Police ‘failed to understand their legal duties’ and used excessive force, MPs find
Officers misinterpreted coronavirus laws to apply a “presumption of illegality” to the events in March, antagonised protesters and used excessive force, said a report published on Thursday.
It found that following a “kill the bill” protest that descended into violence and vandalism in Bristol, male police officers gained entry into two young women’s homes while disguised as postal workers – before realising they had been wrongly identified as suspects and were innocent.
One of the women, a student, was handcuffed while partially undressed and having a panic attack, while the other was threatened with multiple Tasers.
The All Party Parliamentary Group (APPG) on Democracy and the Constitution said police had been put in a difficult position ahead of the process by the “ambiguity” of Covid restrictions at the time, which neither explicitly permitted nor explicitly banned protest.
But it found that both forces involved, the Metropolitan Police and Avon and Somerset Constabulary, “failed to understand their legal duties in respect of protest” or to “conduct a proper assessment of the proportionality of their actions”.
The APPG became the latest parliamentary group to condemn controversial protest laws proposed in the Police, Crime, Sentencing and Courts Bill.
It said seven clauses should be removed from the law because they “unnecessarily expand police powers over peaceful protest, create excessive legal ambiguity, and are a recipe for the arbitrary use of power”.
They included the ability to impose restrictions on assemblies based on noise, or ban protests by a single person, as well as the creation of a criminal offence of “public nuisance” and lowering the bar for prosecuting people who violate conditions.
Geraint Davies, the chair of the APPG, said the Everard vigil and Bristol protests showed that the “law must be clear that the police have a duty to facilitate the right to peaceful protest”.
“The police must not become the enforcement agency of the state against those who choose to publicly and collectively call for change – political, economic, social or environmental,” he added.
“Parliament must protect our freedoms and reject attempts to increase police power and restrict our right to peaceful protest. The police should help to facilitate the expression of peaceful protest and not drive opposition underground.”
The inquiry took a starkly different position from previous reports by the national policing watchdog, which found that new protest powers were justified and Scotland Yard had acted appropriately at the Sarah Everard vigil.
The APPG said it could not “give full weight” to HM Inspectorate of Constabulary’s report on the vigil because it did not take account of testimonies from attendees.
The inquiry found Scotland Yard engaged with both organisers and attendees “in an antagonistic manner”, releasing a press statement saying the 13 March vigil would be unlawful while talks with organisers were ongoing.

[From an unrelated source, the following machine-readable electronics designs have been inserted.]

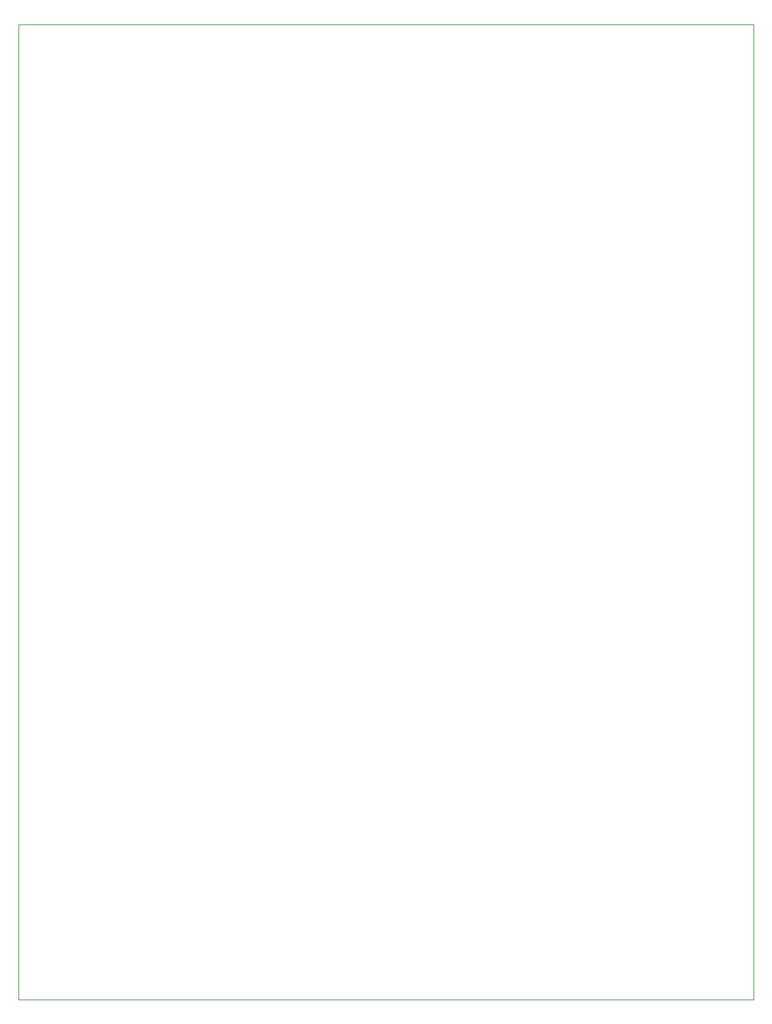
<source format=gbr>
G04 #@! TF.GenerationSoftware,KiCad,Pcbnew,(5.1.2-1)-1*
G04 #@! TF.CreationDate,2021-05-20T21:43:52-04:00*
G04 #@! TF.ProjectId,B_Format_Mic_Encoder,425f466f-726d-4617-945f-4d69635f456e,rev?*
G04 #@! TF.SameCoordinates,Original*
G04 #@! TF.FileFunction,Profile,NP*
%FSLAX46Y46*%
G04 Gerber Fmt 4.6, Leading zero omitted, Abs format (unit mm)*
G04 Created by KiCad (PCBNEW (5.1.2-1)-1) date 2021-05-20 21:43:52*
%MOMM*%
%LPD*%
G04 APERTURE LIST*
%ADD10C,0.050000*%
G04 APERTURE END LIST*
D10*
X106426000Y-12192000D02*
X12192000Y-12192000D01*
X106426000Y-137160000D02*
X106426000Y-12192000D01*
X104902000Y-137160000D02*
X106426000Y-137160000D01*
X12192000Y-137160000D02*
X104902000Y-137160000D01*
X12192000Y-12192000D02*
X12192000Y-137160000D01*
M02*

</source>
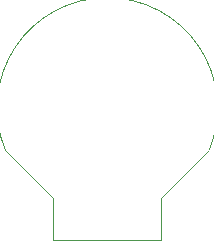
<source format=gbr>
G04 #@! TF.GenerationSoftware,KiCad,Pcbnew,5.1.5+dfsg1-2build2*
G04 #@! TF.CreationDate,2020-06-19T12:28:30-07:00*
G04 #@! TF.ProjectId,touch-circuit-v2,746f7563-682d-4636-9972-637569742d76,rev?*
G04 #@! TF.SameCoordinates,Original*
G04 #@! TF.FileFunction,Profile,NP*
%FSLAX46Y46*%
G04 Gerber Fmt 4.6, Leading zero omitted, Abs format (unit mm)*
G04 Created by KiCad (PCBNEW 5.1.5+dfsg1-2build2) date 2020-06-19 12:28:30*
%MOMM*%
%LPD*%
G04 APERTURE LIST*
%ADD10C,0.025400*%
G04 APERTURE END LIST*
D10*
X137668000Y-98044000D02*
X133604000Y-93980000D01*
X137668000Y-101600000D02*
X137668000Y-98044000D01*
X146812000Y-98044000D02*
X150876000Y-93980000D01*
X146812000Y-101600000D02*
X146812000Y-98044000D01*
X137668000Y-101600000D02*
X146812000Y-101600000D01*
X133604000Y-93980000D02*
G75*
G02X150876000Y-93980000I8636000J3556000D01*
G01*
M02*

</source>
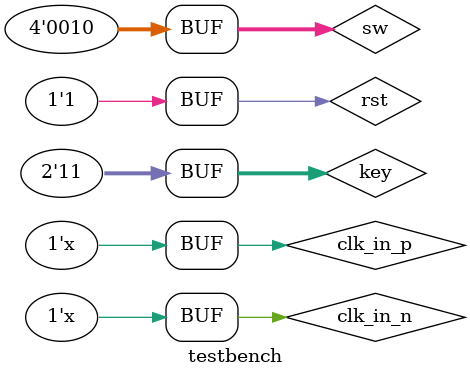
<source format=v>
`timescale 1ns / 1ps


module testbench();
reg                clk_in_p , clk_in_n;
reg       [3:0]    sw;                     //ËÄ¸ö²¦Âë¿ª¹Ø£¬¿ØÖÆÏÔÊ¾ÄÚÈÝµÄ×ª±ä
reg       [1:0]    key;                    //Á½¸ö¶ÀÁ¢°´¼ü£¬·Ö±ð¿ØÖÆÊýÂë¹ÜµÄÎ»Ñ¡ºÍÊý×ÖµÄµÝÔö
reg                rst;                    //È«¾Ö¸´Î»
wire      [7:0]    en;                     //ÊýÂë¹ÜÊ¹ÄÜÐÅºÅ
wire      [7:0]    disp1;                  //¿ØÖÆÊýÂë¹ÜÏÔÊ¾
wire      [5:0]    led;
top top_sim(
    .clk_in_p(clk_in_p),
    .clk_in_n(clk_in_n),
    .rst(rst),
    .led(led),
    .sw(sw),
    .key(key),
    .en(en),
    .disp1(disp1)
);
initial    begin
    clk_in_p=0;
    clk_in_n=1;
    sw[3:0]=4'b0000;
    key[1:0]=2'b11;
    rst=1;
    #100000
    sw[3:0]=4'b0001;//ÄêÔÂÈÕµÄÉèÖÃ
    #100000
    key[1:0]=2'b01;//Äê·ÝÇ§Î»¼ÓÒ»
    #10000000
    key[1:0]=2'b11;
    
    #100000
    sw[3:0]=4'b0011;//Ê±·ÖÃëµÄÉèÖÃ
    #100000
    key[1:0]=2'b01;//Ð¡Ê±¼ÓÒ»
    #10000000
    key[1:0]=2'b11;
//    #10000000
//    key[1:0]=2'b01;//Ð¡Ê±¼ÓÒ»
//    #10000000
//    key[1:0]=2'b11;
//    sw[3:0]=4'b1010;//ÊµÊ±ÏÔÊ¾Ê±¼ä
    #100000
    sw[3:0]=4'b0010;//ÊµÊ±ÏÔÊ¾Ê±¼ä
    #100000
    sw[3:0]=4'b1110;//ÊµÊ±ÏÔÊ¾ÈÕÆÚ
    #100000
    sw[3:0]=4'b1010;//ÊµÊ±ÏÔÊ¾Ê±¼ä
    
    #100000
    sw[3:0]=4'b1101;//ÄÖÖÓÄêÔÂÈÕµÄÉèÖÃ
    #100000
    key[1:0]=2'b01;//Äê·ÝÇ§Î»¼ÓÒ»
    #10000000
    key[1:0]=2'b11;
    sw[3:0]=4'b1111;//ÄÖÖÓÊ±·ÖÃëµÄÉèÖÃ
    #100000
    key[1:0]=2'b01;//Ð¡Ê±¼ÓÒ»
    #10000000
    key[1:0]=2'b11;  
    #100000
    key[1:0]=2'b01;//Ð¡Ê±¼ÓÒ»
    #10000000
    key[1:0]=2'b11;
    #100000
    key[1:0]=2'b10;//·ÖÖÓµÄÉèÖÃ
    #10000000
    key[1:0]=2'b11;  
    #100000
    key[1:0]=2'b01;//·ÖÖÓ¼ÓÒ»
    #10000000
    key[1:0]=2'b11; 
 
    #100000  
    sw[3:0]=4'b1010;//ÊµÊ±ÏÔÊ¾Ê±¼ä
    #10000000
    sw[3:0]=4'b0010;//¹Ø±ÕÄÖÖÓ


//    #100000
//    key[1:0]=2'b10;//×´Ì¬Ìø×ª
//    #100000
    
//        #100000
//    key[1:0]=2'b01;


end
always      begin
#5
    clk_in_p=~clk_in_p;
    clk_in_n=~clk_in_n;
end
endmodule

</source>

The group that originally organised the vigil, Reclaim These Streets, withdrew after members were threatened with £10,000 fines and prosecution.
“What could have been an organised, Covid-safe event was, as a result, an ad hoc gathering in an already antagonistic situation,” the APPG report said.
“The Metropolitan Police increased the risk to both officers and civilians.”
Members criticised the decision to start ordering attendees to leave and making arrests, which sparked viral images of male officers holding women to the ground and carrying them away.
They found the situation had been “created by the earlier failure to engage productively with organisers” and that although officers were verbally abused, the handling of the event had “caused escalation”.
Attendees told the inquiry the vigil was already beginning to break up when police started ordering people to disperse at around 6.30pm, but that people decided to stay when “male police officers forced their way to the bandstand and ordered the speakers on it to go home”.
“On several occasions the force used by officers against attendees was not proportionate,” the report added.
“Witnesses describe officers throwing women to the ground and holding them down.”
It found that Avon and Somerset Police had also contributed to an “atmosphere of antagonism” before a demonstration against proposed protest laws on 21 March.
Protesters told the inquiry that a sit-down protest outside Bridewell Police Station had been generally peaceful before an “isolated incident” involving two aggressive individuals.
“Police subsequently attacked protestors with pepper spray and beat individuals who were sitting on the ground,” the report said.
“More than 60 attendees were subsequently injured. Police claim that protestors threw missiles, smashed windows at Bridewell Police Station and set several police vehicles alight. It is not clear who struck first.”
The APPG concluded that some force was justified but police had “failed to distinguish between violent and peaceful protestors”, and had wrongly used force against journalists.
It said that the operation involving officers posing as postal workers days later “raises serious questions about police behaviour, sensitivity, and accountability”.
A government spokesperson defended the proposed new laws, and said they would enable police to “better manage demonstrations”.
“The right to protest is a cornerstone of our democracy and our proposed measures in no way curtail the right to peaceful protest,” a statement added.